(TASK INSTRUCTIONS) Report how many lines of the saved data entries contain the word "della", giving only the number.

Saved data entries
● ● ● ●

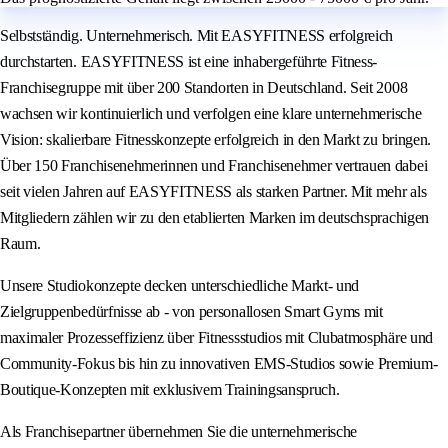
Selbstständig. Unternehmerisch. Mit EASYFITNESS erfolgreich
durchstarten. EASYFITNESS ist eine inhabergeführte Fitness-
Franchisegruppe mit über 200 Standorten in Deutschland. Seit 2008
wachsen wir kontinuierlich und verfolgen eine klare unternehmerische
Vision: skalierbare Fitnesskonzepte erfolgreich in den Markt zu bringen.
Über 150 Franchisenehmerinnen und Franchisenehmer vertrauen dabei
seit vielen Jahren auf EASYFITNESS als starken Partner. Mit mehr als
Mitgliedern zählen wir zu den etablierten Marken im deutschsprachigen
Raum.
Unsere Studiokonzepte decken unterschiedliche Markt- und
Zielgruppenbedürfnisse ab - von personallosen Smart Gyms mit
maximaler Prozesseffizienz über Fitnessstudios mit Clubatmosphäre und
Community-Fokus bis hin zu innovativen EMS-Studios sowie Premium-
Boutique-Konzepten mit exklusivem Trainingsanspruch.
Als Franchisepartner übernehmen Sie die unternehmerische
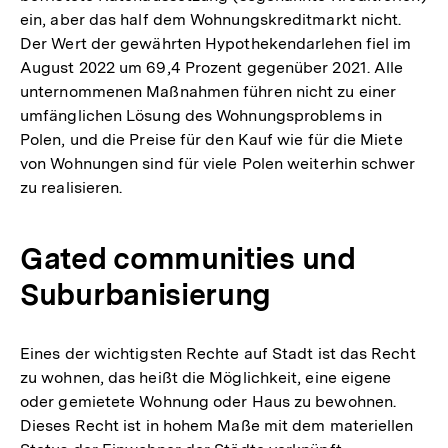
ein, aber das half dem Wohnungskreditmarkt nicht.
Der Wert der gewährten Hypothekendarlehen fiel im
August 2022 um 69,4 Prozent gegenüber 2021. Alle
unternommenen Maßnahmen führen nicht zu einer
umfänglichen Lösung des Wohnungsproblems in
Polen, und die Preise für den Kauf wie für die Miete
von Wohnungen sind für viele Polen weiterhin schwer
zu realisieren.
Gated communities und
Suburbanisierung
Eines der wichtigsten Rechte auf Stadt ist das Recht
zu wohnen, das heißt die Möglichkeit, eine eigene
oder gemietete Wohnung oder Haus zu bewohnen.
Dieses Recht ist in hohem Maße mit dem materiellen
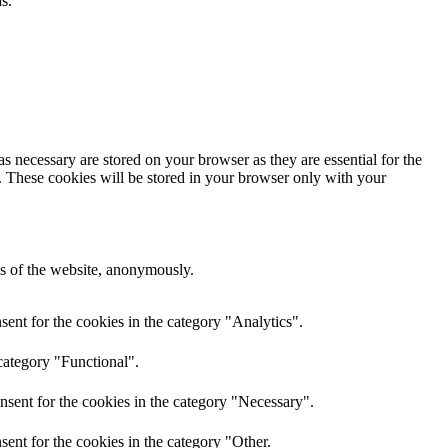
s.
s necessary are stored on your browser as they are essential for the
e. These cookies will be stored in your browser only with your
res of the website, anonymously.
ent for the cookies in the category "Analytics".
category "Functional".
nsent for the cookies in the category "Necessary".
ent for the cookies in the category "Other.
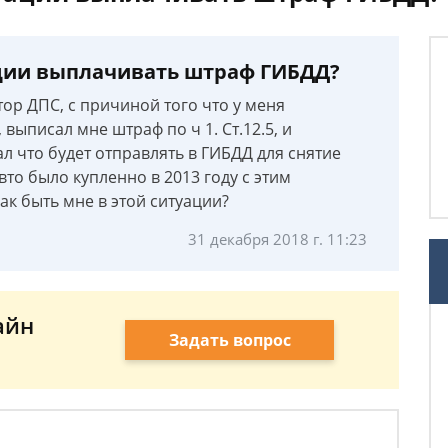
ации выплачивать штраф ГИБДД?
тор ДПС, с причиной того что у меня
 выписал мне штраф по ч 1. Ст.12.5, и
ал что будет отправлять в ГИБДД для снятие
вто было купленно в 2013 году с этим
как быть мне в этой ситуации?
31 декабря 2018 г. 11:23
айн
Задать вопрос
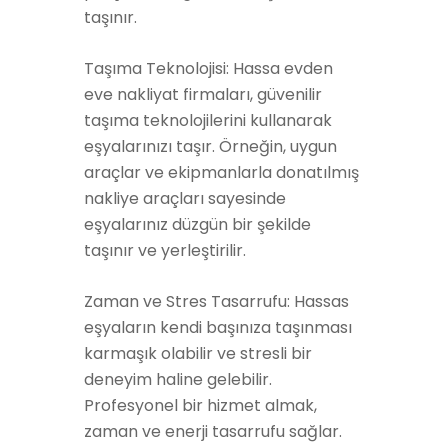
taşınır.
Taşıma Teknolojisi: Hassa evden
eve nakliyat firmaları, güvenilir
taşıma teknolojilerini kullanarak
eşyalarınızı taşır. Örneğin, uygun
araçlar ve ekipmanlarla donatılmış
nakliye araçları sayesinde
eşyalarınız düzgün bir şekilde
taşınır ve yerleştirilir.
Zaman ve Stres Tasarrufu: Hassas
eşyaların kendi başınıza taşınması
karmaşık olabilir ve stresli bir
deneyim haline gelebilir.
Profesyonel bir hizmet almak,
zaman ve enerji tasarrufu sağlar.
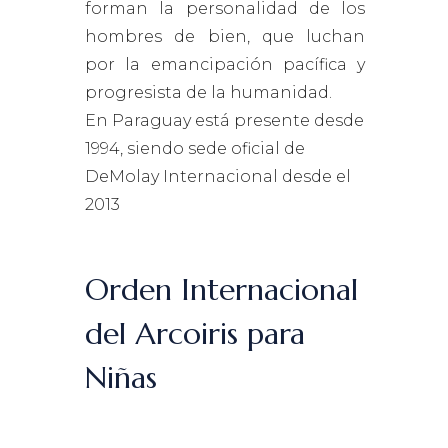
forman la personalidad de los
hombres de bien, que luchan
por la emancipación pacífica y
progresista de la humanidad.
En Paraguay está presente desde
1994, siendo sede oficial de
DeMolay Internacional desde el
2013
Orden Internacional
del Arcoiris para
Niñas
La Orden Internacional del Arco Iris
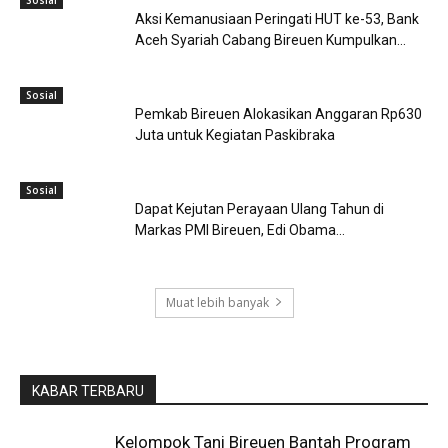
Aksi Kemanusiaan Peringati HUT ke-53, Bank
Aceh Syariah Cabang Bireuen Kumpulkan...
Sosial
Pemkab Bireuen Alokasikan Anggaran Rp630
Juta untuk Kegiatan Paskibraka
Sosial
Dapat Kejutan Perayaan Ulang Tahun di
Markas PMI Bireuen, Edi Obama...
Muat lebih banyak
KABAR TERBARU
Kelompok Tani Bireuen Bantah Program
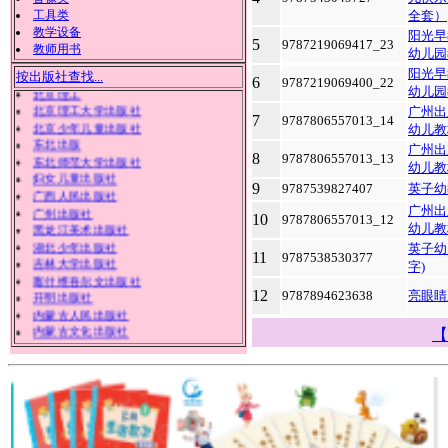
工具类
全套）
教学设备
阳光早
5
9787219069417_23
安徽美术出版社
教师用书
幼儿园
北方妇女儿童出版社
阳光早
按出版社查找...
北京教育
6
9787219069400_22
幼儿园
北京理工
广州出
北京理工大学出版社
7
9787806557013_14
幼儿教
北京少年儿童出版社
东北出版
广州出
8
9787806557013_13
东北师范大学出版社
幼儿教
妇女儿童出版社
9
9787539827407
英子幼
广西人民出版社
广州出
广州出版社
10
9787806557013_12
幼儿教
黑龙江美术出版社
英子幼
湖北少年出版社
11
9787538530377
字)
吉林大学出版社
喀什维吾尔文出版社
12
9787894623638
亮眼睛
开明出版社
内蒙古人民出版社
【
内蒙古文化出版社
陕西旅游出版社
武汉出版社
西北农林科技大学出版社
现代出版社
新疆美术摄影出版
新疆美术摄影出版社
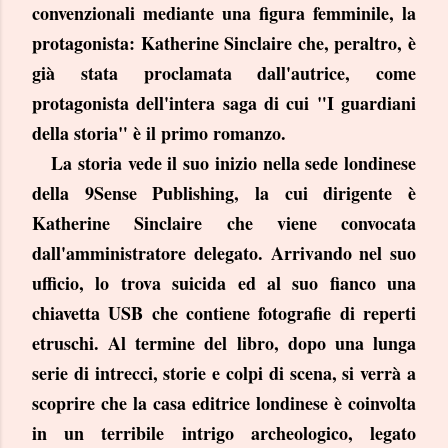
convenzionali mediante una figura femminile, la
protagonista: Katherine Sinclaire che, peraltro, è
già stata proclamata dall'autrice, come
protagonista dell'intera saga di cui "I guardiani
della storia" è il primo romanzo.
La storia vede il suo inizio nella sede londinese
della 9Sense Publishing, la cui dirigente è
Katherine Sinclaire che viene convocata
dall'amministratore delegato. Arrivando nel suo
ufficio, lo trova suicida ed al suo fianco una
chiavetta USB che contiene fotografie di reperti
etruschi. Al termine del libro, dopo una lunga
serie di intrecci, storie e colpi di scena, si verrà a
scoprire che la casa editrice londinese è coinvolta
in un terribile intrigo archeologico, legato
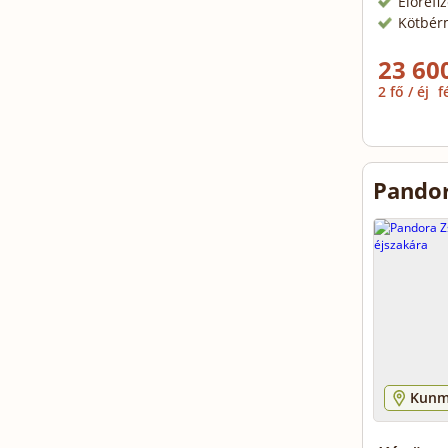
Előrefi
Kötbér
23 600
2 fő / éj
f
Pando
Kunm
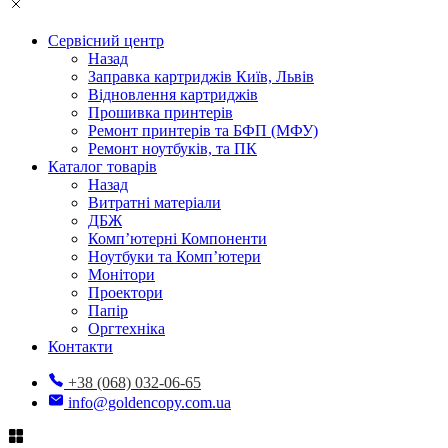
Сервісний центр
Назад
Заправка картриджів Київ, Львів
Відновлення картриджів
Прошивка принтерів
Ремонт принтерів та БФП (МФУ)
Ремонт ноутбуків, та ПК
Каталог товарів
Назад
Витратні матеріали
ДБЖ
Комп’ютерні Компоненти
Ноутбуки та Комп’ютери
Монітори
Проектори
Папір
Оргтехніка
Контакти
+38 (068) 032-06-65
info@goldencopy.com.ua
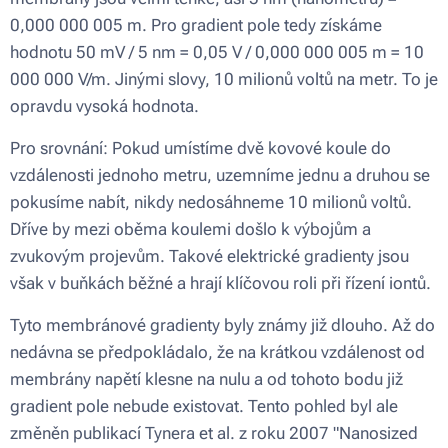
0,000 000 005 m. Pro gradient pole tedy získáme
hodnotu 50 mV / 5 nm = 0,05 V / 0,000 000 005 m = 10
000 000 V/m. Jinými slovy, 10 milionů voltů na metr. To je
opravdu vysoká hodnota.
Pro srovnání: Pokud umístíme dvě kovové koule do
vzdálenosti jednoho metru, uzemníme jednu a druhou se
pokusíme nabít, nikdy nedosáhneme 10 milionů voltů.
Dříve by mezi oběma koulemi došlo k výbojům a
zvukovým projevům. Takové elektrické gradienty jsou
však v buňkách běžné a hrají klíčovou roli při řízení iontů.
Tyto membránové gradienty byly známy již dlouho. Až do
nedávna se předpokládalo, že na krátkou vzdálenost od
membrány napětí klesne na nulu a od tohoto bodu již
gradient pole nebude existovat. Tento pohled byl ale
změněn publikací Tynera et al. z roku 2007 "Nanosized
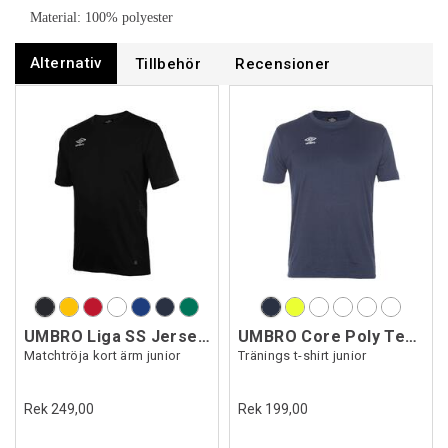
Material: 100% polyester
Alternativ
Tillbehör
Recensioner
UMBRO Liga SS Jersey Jr
UMBRO Core Poly Tee Jr
Matchtröja kort ärm junior
Tränings t-shirt junior
Rek 249,00
Rek 199,00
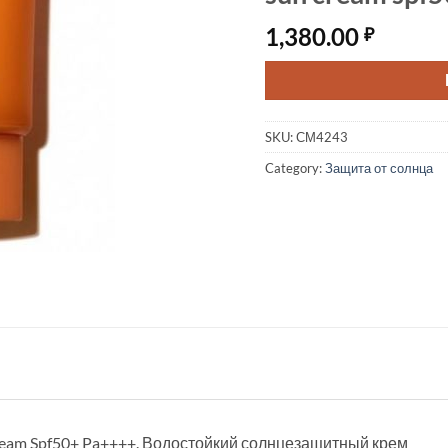
1,380.00
₽
SKU:
СМ4243
Category:
Защита от солнца
Cream Spf50+ Pa++++. Водостойкий солнцезащитный крем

● ● ● ●

(ANSWER BOX) 2